When we believed in God, we could “be anxious for nothing, but by prayer and supplication, with thanksgiving, let your requests be known to God, and the peace that passes all understanding will keep your hearts and minds in Christ Jesus” (Philippians 4: 6-7). We could take our fears and difficulties to God and be confident that God would provide solutions for our nation and our people – often in miraculous ways – and often not the ones we envisioned, but ones that worked for our good none the less. We had a common morality that bound us together with common goals and understanding. But that has changed as our nation has gotten more prosperous and powerful.
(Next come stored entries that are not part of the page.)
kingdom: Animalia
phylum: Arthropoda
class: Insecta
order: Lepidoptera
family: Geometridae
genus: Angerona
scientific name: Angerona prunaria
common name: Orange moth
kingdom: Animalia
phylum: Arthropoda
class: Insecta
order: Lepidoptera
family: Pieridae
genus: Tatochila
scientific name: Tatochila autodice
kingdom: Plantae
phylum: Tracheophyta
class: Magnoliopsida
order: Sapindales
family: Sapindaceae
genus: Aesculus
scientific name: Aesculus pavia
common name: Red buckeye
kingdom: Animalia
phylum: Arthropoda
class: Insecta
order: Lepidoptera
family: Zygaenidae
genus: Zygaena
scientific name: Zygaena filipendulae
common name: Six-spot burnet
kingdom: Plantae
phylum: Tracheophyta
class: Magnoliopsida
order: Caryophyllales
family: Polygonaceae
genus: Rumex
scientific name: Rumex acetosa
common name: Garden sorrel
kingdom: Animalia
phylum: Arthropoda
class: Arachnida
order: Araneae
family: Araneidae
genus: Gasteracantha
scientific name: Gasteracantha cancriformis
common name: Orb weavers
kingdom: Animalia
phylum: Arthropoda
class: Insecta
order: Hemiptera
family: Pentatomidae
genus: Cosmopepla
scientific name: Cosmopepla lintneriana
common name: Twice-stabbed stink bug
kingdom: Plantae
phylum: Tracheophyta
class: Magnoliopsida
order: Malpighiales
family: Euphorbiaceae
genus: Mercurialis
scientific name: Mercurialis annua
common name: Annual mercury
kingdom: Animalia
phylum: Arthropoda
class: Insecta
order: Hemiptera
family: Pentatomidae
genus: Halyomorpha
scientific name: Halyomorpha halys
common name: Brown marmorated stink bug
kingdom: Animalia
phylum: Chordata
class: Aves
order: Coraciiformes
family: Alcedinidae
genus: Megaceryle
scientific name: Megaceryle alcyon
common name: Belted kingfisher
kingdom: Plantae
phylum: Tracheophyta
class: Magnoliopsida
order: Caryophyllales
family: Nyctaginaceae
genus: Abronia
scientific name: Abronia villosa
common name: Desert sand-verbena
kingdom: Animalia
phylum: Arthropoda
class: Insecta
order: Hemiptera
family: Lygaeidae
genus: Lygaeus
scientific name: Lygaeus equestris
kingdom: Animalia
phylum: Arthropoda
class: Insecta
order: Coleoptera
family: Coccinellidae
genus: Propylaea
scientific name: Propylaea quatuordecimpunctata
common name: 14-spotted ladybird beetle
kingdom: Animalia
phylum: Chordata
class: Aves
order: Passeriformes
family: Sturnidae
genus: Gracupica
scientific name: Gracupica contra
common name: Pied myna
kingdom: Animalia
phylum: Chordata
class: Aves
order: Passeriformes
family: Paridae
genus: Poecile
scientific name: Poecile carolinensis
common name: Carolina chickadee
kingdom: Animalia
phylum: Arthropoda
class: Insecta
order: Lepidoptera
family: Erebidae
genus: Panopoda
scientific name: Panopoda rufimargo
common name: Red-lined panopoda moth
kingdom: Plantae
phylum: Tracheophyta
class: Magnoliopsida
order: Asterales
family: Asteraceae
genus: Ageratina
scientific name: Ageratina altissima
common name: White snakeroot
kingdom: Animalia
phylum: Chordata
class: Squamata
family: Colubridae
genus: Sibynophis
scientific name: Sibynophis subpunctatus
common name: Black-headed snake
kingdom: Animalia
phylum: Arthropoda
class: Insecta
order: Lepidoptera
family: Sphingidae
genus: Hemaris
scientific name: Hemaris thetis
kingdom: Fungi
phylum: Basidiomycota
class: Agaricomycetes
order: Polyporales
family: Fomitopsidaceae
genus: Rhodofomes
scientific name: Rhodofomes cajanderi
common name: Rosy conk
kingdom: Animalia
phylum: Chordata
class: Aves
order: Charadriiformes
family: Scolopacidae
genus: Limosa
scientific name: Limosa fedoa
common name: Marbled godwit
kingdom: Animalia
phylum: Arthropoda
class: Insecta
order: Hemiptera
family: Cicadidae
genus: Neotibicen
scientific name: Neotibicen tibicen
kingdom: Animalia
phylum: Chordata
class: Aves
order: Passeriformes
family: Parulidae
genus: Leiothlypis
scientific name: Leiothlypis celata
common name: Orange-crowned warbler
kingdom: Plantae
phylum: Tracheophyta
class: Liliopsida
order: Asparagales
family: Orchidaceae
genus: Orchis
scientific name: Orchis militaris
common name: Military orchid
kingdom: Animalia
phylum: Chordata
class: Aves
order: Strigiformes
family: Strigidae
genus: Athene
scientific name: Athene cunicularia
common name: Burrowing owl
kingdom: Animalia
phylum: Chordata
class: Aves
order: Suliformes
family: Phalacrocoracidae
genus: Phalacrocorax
We have done what other followers of God have done in history. “He saved them from the hand of him who hated them and redeemed them from the hand of the enemy… They soon forgot His works; they did not wait for His counsel… And He gave them their request but sent leanness into their soul” (Psalm 106:10, 13, 15).
When we trusted God our nation prospered. When that trust was a common element of life, we were united by what we believed was right in God’s eyes. More and more Americans deny – to our own hurt – that God has anything to do with the greatness of America. Instead, many Americans have turned – in the face of their fear – to government to do that which only God can do. And the more that we demand government provide our “daily bread,” heal us when we are sick, provide us with everything we want, the more powerful that government becomes and the more of our freedoms that government takes.
Government is a terrible god because it is a false god and cannot provide the safety people crave. In 2020, our national fear has allowed the government to steal our freedoms for the false promise of health and security. Once our nation started on the road to abandon God, America has become less and less of what it could and should be.
Rick Warren created a list of what happens when a culture forgets God: Wealth is idolized, truth is minimized, life is trivialized, abortion is legalized, television is vulgarized, everything is sexualized and commercialized, our consciences become desensitized, education is secularized, races are polarized, morals and ethics are liberalized, entertainment crime is sensationalized, immorality is popularized, drugs are legitimized, sin is glamorized, the courts are paralyzed, the breakup of the family is rationalized, manners are uncivilized, Christians are demonized, and God is marginalized. That seems a pretty apt description of our nation today.
America has become a breeding ground for fear because too many among us do not allow God to provide His peace and purpose in our personal lives and in the life of our nation. And God’s peace is the only thing that can destroy the fear that is destroying America.